» Provided text:
::::::::
While formal risk-of-bias assessment is not required for scoping reviews [55], we included this analysis to provide illustrative context regarding common methodological considerations in the aerobic training literature. Our risk of bias assessment revealed that reporting practices of experimental methods were overall poor in a subset of our included studies (see Supplementary Document S5). These findings appear to coincide with our recent observations [56,57], and may suggest an ongoing need for greater methodological rigour and transparency in reporting across the exercise science literature.
4.5. Limitations
While this scoping review aimed to comprehensively capture the aerobic training literature assessing VO_2max_, we acknowledge several important limitations. Importantly, the total body of aerobic training literature is likely larger than what we captured (see Figure 1). We excluded studies that did not meet our criteria for appropriate VO_2max_ reporting to ensure consistency with our planned meta-analysis. Likewise, we also restricted inclusion to studies that prescribed aerobic training based on VO_2max_, VO_2peak_, or maximal workload (WR_max_). As a result, this review primarily reflects controlled, laboratory-based training studies and may underrepresent pragmatic or clinically oriented interventions that use alternative prescription methods (e.g., heart rate, rate of perceived exertion) or less intensive supervision models. However, exercise prescriptions based on VO_2max_, VO_2peak_, or maximal workload are widely used in aerobic training studies due to their validity and reliability for standardizing exercise intensity across participants [58]. Given the substantial number of studies included (n = 617), we believe this review still faithfully captures key trends, strengths, and limitations within the existing aerobic training literature and provides a solid foundation for future research.
::::::::
» Collected data entries:
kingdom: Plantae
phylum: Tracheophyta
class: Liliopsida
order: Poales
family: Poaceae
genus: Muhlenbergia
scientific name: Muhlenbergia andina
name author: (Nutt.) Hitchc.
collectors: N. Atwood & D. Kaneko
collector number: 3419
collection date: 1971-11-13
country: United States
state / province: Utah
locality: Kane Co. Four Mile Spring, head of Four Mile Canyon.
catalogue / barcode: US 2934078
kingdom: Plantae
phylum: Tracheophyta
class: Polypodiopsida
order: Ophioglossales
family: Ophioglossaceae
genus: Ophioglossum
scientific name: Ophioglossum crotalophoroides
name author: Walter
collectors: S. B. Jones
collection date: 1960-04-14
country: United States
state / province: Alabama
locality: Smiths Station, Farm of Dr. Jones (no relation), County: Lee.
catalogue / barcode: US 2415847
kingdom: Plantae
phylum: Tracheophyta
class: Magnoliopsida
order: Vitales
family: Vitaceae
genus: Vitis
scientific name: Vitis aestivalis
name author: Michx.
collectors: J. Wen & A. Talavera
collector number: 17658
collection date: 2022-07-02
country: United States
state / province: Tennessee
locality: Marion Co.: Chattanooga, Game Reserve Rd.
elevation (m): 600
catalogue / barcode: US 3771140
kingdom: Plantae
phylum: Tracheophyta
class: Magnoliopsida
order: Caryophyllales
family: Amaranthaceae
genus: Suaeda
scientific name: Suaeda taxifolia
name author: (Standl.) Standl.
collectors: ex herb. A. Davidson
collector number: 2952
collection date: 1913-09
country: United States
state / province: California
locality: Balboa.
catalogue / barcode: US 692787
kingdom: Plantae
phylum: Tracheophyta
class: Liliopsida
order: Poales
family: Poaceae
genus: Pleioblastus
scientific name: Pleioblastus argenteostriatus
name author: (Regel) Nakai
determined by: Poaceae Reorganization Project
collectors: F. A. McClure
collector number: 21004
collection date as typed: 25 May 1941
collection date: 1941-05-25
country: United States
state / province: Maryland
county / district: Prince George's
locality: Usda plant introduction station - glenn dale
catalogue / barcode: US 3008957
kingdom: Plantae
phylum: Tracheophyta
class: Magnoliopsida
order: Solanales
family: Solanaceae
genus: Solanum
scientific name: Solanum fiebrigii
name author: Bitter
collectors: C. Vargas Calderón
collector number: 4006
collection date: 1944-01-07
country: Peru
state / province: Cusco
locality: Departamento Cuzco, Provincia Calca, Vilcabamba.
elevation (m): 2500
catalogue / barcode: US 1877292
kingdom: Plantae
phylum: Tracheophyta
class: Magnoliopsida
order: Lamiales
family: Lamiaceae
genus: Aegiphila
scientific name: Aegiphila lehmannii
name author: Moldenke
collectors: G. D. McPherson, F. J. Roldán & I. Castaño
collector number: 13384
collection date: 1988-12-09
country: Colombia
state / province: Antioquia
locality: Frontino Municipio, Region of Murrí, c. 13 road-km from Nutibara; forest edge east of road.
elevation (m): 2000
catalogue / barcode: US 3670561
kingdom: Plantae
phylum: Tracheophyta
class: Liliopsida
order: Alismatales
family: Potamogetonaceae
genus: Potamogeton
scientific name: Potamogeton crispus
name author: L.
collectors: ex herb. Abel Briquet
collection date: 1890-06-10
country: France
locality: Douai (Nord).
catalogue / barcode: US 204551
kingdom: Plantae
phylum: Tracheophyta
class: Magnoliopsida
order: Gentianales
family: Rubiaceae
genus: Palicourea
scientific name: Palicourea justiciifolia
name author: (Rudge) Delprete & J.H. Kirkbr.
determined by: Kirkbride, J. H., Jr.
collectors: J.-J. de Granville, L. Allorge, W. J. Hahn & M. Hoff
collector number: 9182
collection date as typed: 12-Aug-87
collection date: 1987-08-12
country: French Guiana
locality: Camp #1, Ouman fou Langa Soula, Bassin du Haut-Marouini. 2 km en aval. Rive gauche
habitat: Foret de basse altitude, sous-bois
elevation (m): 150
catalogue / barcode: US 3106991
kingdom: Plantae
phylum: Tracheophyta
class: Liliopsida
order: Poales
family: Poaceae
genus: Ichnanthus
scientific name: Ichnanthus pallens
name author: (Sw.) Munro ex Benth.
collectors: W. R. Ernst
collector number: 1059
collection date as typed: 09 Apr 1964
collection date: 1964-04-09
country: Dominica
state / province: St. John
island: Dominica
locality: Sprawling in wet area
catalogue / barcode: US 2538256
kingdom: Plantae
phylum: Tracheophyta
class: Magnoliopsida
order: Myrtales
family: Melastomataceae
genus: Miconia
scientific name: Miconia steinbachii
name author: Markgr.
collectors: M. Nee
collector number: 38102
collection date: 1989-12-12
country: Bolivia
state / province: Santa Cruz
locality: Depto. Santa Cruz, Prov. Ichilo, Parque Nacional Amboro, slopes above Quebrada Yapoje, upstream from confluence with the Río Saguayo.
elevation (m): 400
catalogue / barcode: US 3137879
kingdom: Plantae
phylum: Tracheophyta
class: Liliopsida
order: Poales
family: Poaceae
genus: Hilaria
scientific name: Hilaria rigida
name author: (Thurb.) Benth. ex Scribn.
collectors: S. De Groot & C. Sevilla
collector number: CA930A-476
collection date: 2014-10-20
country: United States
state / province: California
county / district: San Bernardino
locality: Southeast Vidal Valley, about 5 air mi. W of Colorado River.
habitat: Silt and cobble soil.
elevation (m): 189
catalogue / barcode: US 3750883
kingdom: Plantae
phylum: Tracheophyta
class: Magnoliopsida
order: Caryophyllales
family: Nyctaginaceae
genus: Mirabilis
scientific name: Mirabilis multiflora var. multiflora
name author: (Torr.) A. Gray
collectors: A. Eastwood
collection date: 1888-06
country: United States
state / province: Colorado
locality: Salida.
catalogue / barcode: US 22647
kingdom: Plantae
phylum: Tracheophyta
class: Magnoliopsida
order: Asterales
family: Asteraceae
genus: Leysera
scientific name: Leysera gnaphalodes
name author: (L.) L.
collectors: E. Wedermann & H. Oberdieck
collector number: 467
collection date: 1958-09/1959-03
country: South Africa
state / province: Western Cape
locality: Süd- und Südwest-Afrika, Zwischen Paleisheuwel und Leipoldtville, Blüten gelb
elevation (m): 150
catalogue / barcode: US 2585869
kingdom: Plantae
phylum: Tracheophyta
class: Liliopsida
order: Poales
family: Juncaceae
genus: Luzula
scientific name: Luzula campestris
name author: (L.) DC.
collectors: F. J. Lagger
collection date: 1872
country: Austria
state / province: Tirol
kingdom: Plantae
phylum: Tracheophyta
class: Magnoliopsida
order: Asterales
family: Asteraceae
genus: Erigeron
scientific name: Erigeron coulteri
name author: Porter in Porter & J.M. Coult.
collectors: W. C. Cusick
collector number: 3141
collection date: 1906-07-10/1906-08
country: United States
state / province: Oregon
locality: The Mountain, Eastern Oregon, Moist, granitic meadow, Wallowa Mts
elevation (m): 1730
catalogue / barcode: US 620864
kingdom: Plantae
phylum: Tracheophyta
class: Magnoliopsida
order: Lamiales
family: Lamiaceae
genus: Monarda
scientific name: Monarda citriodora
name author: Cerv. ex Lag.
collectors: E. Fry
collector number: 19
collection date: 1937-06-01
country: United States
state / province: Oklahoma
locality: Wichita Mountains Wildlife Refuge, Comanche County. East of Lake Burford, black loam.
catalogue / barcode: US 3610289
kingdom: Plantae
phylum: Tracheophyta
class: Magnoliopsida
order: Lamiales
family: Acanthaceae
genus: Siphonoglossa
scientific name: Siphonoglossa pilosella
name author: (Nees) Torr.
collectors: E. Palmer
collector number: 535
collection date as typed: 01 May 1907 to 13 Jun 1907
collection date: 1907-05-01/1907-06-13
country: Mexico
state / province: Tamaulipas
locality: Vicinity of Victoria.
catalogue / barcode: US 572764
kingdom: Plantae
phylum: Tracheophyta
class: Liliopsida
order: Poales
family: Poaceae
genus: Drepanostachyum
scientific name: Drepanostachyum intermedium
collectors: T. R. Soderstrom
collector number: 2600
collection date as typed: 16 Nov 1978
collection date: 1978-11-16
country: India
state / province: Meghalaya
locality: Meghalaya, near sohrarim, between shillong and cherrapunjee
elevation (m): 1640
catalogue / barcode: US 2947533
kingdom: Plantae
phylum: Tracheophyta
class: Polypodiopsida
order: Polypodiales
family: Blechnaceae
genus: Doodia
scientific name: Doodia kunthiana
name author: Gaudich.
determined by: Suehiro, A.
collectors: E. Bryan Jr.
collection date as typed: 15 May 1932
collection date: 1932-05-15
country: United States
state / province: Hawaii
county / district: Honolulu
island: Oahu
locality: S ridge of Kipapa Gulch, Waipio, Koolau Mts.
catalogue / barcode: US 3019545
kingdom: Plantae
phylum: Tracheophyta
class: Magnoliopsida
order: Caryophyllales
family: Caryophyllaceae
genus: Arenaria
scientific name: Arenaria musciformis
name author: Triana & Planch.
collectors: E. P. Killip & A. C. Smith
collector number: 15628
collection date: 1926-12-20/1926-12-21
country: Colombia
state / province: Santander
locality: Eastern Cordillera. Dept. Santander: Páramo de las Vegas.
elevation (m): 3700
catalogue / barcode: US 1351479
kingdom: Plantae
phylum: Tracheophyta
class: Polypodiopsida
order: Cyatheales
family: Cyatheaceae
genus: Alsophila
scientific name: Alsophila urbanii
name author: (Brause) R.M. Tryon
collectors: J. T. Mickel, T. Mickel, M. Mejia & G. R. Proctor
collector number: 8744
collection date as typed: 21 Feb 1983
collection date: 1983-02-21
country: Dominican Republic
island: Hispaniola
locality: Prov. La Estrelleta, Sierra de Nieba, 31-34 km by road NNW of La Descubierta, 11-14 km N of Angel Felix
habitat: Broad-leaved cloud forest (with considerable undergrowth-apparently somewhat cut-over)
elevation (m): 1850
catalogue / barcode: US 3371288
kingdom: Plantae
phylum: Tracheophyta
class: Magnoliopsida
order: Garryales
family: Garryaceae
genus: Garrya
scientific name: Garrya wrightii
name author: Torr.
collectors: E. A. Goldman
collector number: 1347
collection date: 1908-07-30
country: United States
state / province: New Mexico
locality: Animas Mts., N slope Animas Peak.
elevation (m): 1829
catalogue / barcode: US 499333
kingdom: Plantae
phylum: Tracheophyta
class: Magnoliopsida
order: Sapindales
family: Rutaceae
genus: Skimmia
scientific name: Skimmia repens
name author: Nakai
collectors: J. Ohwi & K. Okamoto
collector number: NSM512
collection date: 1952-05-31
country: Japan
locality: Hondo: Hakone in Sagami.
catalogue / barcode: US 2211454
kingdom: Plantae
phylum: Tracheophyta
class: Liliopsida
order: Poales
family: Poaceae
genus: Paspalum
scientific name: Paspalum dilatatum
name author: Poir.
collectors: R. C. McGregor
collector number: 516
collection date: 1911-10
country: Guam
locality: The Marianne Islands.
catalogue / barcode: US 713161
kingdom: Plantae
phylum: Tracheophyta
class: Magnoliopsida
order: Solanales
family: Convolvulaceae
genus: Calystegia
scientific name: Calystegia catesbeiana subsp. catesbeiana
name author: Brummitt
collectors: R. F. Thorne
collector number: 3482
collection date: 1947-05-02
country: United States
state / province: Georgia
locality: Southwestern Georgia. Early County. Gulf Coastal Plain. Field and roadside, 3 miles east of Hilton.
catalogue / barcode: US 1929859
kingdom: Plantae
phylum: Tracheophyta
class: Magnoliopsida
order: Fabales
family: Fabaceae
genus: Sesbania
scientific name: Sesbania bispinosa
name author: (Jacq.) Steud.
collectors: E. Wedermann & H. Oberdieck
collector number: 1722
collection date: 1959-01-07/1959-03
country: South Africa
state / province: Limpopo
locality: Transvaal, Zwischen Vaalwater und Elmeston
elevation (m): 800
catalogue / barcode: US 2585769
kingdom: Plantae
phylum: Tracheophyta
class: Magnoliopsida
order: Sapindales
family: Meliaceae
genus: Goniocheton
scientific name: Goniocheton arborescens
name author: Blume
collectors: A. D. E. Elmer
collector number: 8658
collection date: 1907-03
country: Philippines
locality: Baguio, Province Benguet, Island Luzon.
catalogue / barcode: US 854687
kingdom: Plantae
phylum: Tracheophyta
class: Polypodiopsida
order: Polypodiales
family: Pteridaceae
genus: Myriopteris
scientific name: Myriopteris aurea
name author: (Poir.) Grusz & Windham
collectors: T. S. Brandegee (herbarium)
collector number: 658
::::::::
» About this exercise: According to the provided text, how many studies did the scoping review include?

» Answer space: The scoping review included 617 studies.